Collected data
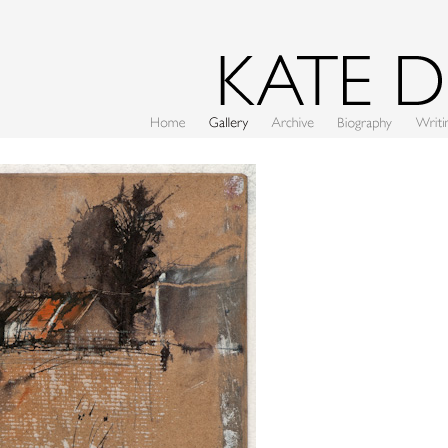
Home
Gallery
Archive
CV
Writing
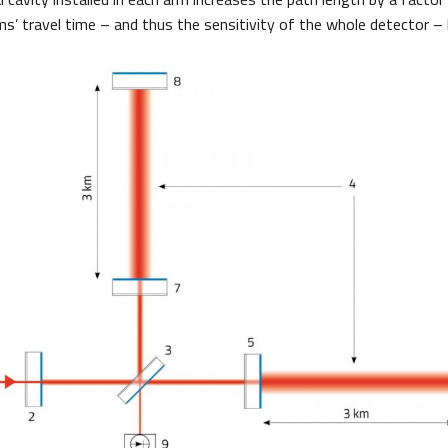
s’ travel time – and thus the sensitivity of the whole detector – b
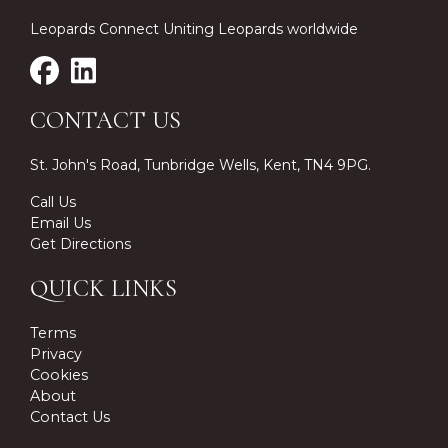
Leopards Connect Uniting Leopards worldwide
CONTACT US
St. John's Road, Tunbridge Wells, Kent, TN4 9PG.
Call Us
Email Us
Get Directions
QUICK LINKS
Terms
Privacy
Cookies
About
Contact Us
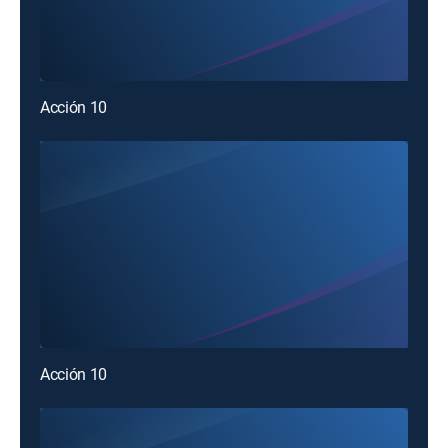
Acción 10
Acción 10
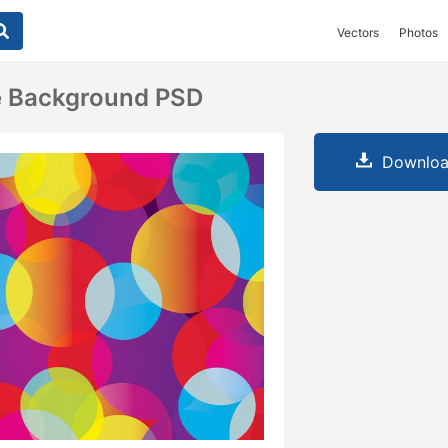
Vectors
Photos
le Background PSD
Downloa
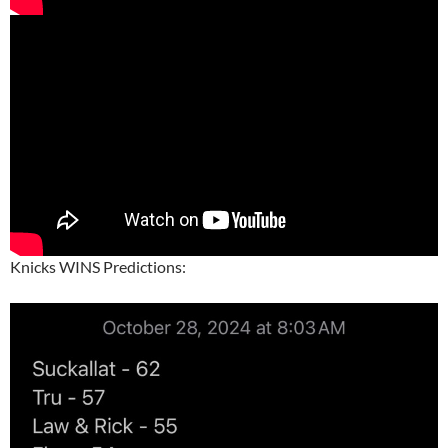
Knicks WINS Predictions:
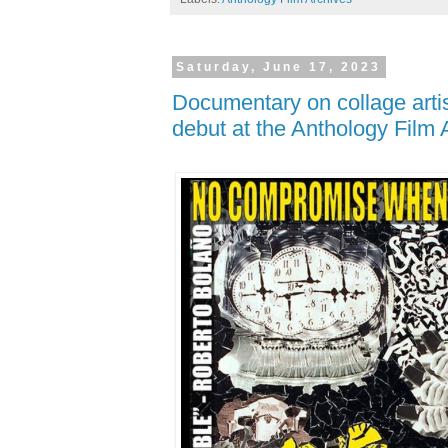
Saturday, June 17, 2023
Documentary on collage arti
debut at the Anthology Film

Exercise details:
All of the data needs repeating exactly, but the pictures do not.

Response to the task:
Home
Gallery
Archive
CV
Writing
s’ travel time – and thus the sensitivity of the whole detector – b
Leopards Connect Uniting Leopards worldwide
CONTACT US
St. John's Road, Tunbridge Wells, Kent, TN4 9PG.
Call Us
Email Us
Get Directions
QUICK LINKS
Terms
Privacy
Cookies
About
Contact Us
Acción 10
Acción 10
Vectors
Photos
le Background PSD
Downloa
Knicks WINS Predictions:
Saturday, June 17, 2023
Documentary on collage arti
debut at the Anthology Film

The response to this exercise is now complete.